Have you ever had your world turned upside down? You think you have it all figured out and then in a split second, with the words of another, your world is not what have known it to be anymore. You cant breath. You cant eat. You cant think. You cant sleep. You wonder if you’re even you. And who “you” is exactly.
Almost immediatly after I posted my last blog about my sweet friend Jess, I had my world rocked. The very foundation completely shaken. I mentioned in it that I had been needing some fresh air and when I left her I felt a million times better. Well, I guess it was too little too late. Because the boy that I was trying to be stronger for, walked out. Without warning.
Im not here to write about how hurt I am and how mad I am and the million other things that could be mean and nasty. Im here to say that I am kind of a million percent proud of the person I am. Because I am fearfully and wonderfully made. It has always been so easy for me to question if I am “worth it” to people. With the boy and especially with friends. Especially after I go through something devastating. And I have been through many devastating moments in my life. But guess what, I am worth it. I know that. I know that because God is good and He loves me more than any boy on this earth can love me. He is faithful. He will never tell me He is too busy for me anymore. He will never check out on me without warning. In Song of Soloman it says “You are altogether beautiful, my love; there is no flaw in you”. How could I ever think that Im not good enough when He tells my I am beautiful and calls me His love. How can any girl ever struggle with this.

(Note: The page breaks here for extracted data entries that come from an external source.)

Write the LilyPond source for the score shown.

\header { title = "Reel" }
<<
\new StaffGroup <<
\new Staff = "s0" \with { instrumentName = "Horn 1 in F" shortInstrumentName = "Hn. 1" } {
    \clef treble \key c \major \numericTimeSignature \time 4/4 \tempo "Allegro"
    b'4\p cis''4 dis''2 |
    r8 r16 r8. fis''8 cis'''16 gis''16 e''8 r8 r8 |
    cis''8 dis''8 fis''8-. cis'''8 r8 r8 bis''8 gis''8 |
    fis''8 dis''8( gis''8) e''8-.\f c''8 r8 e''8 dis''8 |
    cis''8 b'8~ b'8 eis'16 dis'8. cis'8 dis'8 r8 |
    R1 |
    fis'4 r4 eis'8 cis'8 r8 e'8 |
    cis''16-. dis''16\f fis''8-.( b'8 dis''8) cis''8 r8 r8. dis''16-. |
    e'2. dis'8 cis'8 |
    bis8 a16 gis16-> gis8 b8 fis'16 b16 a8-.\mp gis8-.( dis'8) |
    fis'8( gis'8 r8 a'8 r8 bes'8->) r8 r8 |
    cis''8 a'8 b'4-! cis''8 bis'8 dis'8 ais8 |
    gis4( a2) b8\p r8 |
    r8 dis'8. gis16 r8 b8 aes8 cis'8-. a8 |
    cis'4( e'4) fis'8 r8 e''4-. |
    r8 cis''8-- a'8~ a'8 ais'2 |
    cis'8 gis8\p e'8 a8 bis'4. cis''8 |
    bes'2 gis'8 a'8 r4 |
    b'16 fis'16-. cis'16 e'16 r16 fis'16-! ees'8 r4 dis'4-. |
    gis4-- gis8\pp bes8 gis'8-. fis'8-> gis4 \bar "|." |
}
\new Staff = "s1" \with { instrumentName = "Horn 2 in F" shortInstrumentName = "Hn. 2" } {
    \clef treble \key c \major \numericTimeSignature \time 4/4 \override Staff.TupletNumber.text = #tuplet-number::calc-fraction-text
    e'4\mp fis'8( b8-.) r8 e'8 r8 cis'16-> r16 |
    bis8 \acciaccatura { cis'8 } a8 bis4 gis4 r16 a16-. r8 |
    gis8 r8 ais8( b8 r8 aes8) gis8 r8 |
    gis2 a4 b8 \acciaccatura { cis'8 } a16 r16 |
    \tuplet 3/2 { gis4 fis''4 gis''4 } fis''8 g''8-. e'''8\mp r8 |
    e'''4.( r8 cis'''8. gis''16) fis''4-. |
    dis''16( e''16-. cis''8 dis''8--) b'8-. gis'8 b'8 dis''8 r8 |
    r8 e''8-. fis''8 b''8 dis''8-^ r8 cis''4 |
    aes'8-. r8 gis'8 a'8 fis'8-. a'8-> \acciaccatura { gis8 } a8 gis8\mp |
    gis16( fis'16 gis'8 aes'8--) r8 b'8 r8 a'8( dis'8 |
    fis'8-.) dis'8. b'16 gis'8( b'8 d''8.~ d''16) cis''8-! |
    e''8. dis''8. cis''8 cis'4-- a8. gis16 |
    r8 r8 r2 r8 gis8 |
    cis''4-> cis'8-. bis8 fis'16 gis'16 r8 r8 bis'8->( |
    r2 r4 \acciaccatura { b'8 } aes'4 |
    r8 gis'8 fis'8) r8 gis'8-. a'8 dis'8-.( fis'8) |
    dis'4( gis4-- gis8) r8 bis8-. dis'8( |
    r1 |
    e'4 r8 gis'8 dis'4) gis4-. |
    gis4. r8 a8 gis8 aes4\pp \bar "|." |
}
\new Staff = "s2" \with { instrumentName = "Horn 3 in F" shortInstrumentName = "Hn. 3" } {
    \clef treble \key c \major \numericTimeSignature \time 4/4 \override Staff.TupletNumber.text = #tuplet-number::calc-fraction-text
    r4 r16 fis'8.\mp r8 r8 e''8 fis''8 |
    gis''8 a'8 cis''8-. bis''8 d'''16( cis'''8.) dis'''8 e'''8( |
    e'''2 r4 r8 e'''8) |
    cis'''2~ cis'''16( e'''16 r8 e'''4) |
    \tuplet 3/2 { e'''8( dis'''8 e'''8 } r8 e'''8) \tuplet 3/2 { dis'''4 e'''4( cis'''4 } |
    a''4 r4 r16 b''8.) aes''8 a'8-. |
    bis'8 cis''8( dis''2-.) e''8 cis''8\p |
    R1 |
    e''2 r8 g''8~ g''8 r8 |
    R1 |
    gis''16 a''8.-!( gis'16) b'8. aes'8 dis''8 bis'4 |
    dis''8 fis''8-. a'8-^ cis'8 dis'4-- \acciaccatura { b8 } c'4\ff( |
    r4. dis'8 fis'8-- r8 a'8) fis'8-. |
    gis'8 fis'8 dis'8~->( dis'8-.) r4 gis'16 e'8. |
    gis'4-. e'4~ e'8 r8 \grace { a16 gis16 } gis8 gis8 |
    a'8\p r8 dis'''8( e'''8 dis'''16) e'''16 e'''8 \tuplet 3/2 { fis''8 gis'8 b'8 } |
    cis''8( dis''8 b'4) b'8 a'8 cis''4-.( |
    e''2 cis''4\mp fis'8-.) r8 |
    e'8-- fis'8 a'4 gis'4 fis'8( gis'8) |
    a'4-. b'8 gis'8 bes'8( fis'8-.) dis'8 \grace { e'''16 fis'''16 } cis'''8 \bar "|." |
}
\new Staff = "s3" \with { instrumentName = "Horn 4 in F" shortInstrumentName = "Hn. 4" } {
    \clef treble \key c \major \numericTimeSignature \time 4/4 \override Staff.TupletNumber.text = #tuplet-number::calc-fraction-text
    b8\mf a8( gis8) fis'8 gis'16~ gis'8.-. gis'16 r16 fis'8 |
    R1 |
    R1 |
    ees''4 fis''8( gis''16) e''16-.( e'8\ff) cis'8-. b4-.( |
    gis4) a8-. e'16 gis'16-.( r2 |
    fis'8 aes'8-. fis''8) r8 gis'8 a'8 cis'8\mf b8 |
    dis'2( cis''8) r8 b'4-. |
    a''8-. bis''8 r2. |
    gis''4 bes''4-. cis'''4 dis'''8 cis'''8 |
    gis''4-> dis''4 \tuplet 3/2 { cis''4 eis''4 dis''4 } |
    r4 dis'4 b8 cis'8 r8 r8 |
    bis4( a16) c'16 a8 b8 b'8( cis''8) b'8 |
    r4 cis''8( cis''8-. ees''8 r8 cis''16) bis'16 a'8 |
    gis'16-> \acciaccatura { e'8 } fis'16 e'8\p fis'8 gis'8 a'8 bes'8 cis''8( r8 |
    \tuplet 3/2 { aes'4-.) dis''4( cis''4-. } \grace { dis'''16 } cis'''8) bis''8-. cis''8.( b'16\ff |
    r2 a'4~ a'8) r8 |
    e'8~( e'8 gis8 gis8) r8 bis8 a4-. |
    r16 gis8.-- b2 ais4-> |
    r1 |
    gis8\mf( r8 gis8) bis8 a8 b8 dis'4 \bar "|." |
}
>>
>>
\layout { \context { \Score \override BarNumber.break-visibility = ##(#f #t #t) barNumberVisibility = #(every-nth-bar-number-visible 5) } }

The Lord knows my heart. He knows my past. He knows my future. He knows I am special and that I will need a special person in my life. And I trust in Him that he is taking this time to prepare me and my future love for each other. He has knocked me down so that He could remind me where my heart needs to be. On Him. And through this faithful week, He has shown me in a million ways that He will take care of me.
He answers prayers. He hears our cries. And He is so faithful. Within this one week He has shown me every single one of these things time and time again.
I dont have a picture for you tonight. But I will tell you that through this past week, I wouldnt have made it as gracefully (and trust me, I hardly made it through gracefully) through had I not picked up my camera. That gives me some hope for the future.